▶ [Aim]
Replace "locality" with "site" in the part of the entries that runs from the start through the line containing "catalogue / barcode: US 1225776", and reproduce that part with everything else unchanged.

Stored records:
- - - - -
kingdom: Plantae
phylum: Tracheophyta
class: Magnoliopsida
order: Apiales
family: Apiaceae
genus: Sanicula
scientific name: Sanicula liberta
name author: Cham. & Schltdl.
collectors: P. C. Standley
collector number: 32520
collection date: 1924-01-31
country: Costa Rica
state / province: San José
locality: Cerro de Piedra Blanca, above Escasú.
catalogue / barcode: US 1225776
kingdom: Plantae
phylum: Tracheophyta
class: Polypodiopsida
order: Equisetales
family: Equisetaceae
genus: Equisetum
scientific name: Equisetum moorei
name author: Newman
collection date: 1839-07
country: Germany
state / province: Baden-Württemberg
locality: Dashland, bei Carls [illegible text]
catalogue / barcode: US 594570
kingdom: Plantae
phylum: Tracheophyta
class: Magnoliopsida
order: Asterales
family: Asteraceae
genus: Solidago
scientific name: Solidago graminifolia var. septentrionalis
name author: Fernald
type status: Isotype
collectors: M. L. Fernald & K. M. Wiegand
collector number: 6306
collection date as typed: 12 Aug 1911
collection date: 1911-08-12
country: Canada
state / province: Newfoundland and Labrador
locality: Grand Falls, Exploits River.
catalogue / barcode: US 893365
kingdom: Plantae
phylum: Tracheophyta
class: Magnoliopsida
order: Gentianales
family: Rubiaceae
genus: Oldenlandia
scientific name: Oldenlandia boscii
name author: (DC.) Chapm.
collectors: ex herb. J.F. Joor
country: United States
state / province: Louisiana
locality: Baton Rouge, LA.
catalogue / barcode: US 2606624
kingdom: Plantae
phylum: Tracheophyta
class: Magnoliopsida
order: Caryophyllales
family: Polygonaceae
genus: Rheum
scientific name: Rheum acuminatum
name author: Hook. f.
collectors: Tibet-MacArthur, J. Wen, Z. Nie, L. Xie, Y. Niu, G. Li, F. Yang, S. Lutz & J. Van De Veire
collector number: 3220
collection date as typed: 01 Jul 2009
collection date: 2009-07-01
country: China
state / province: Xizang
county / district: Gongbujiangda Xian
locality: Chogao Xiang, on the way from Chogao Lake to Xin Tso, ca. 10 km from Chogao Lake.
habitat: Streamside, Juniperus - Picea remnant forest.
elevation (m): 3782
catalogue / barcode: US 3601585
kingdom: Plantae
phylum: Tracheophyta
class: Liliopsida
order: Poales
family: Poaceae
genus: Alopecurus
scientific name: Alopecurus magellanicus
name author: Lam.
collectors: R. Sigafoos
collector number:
- - - - -
▶ [Result of the exercise]
kingdom: Plantae
phylum: Tracheophyta
class: Magnoliopsida
order: Apiales
family: Apiaceae
genus: Sanicula
scientific name: Sanicula liberta
name author: Cham. & Schltdl.
collectors: P. C. Standley
collector number: 32520
collection date: 1924-01-31
country: Costa Rica
state / province: San José
site: Cerro de Piedra Blanca, above Escasú.
catalogue / barcode: US 1225776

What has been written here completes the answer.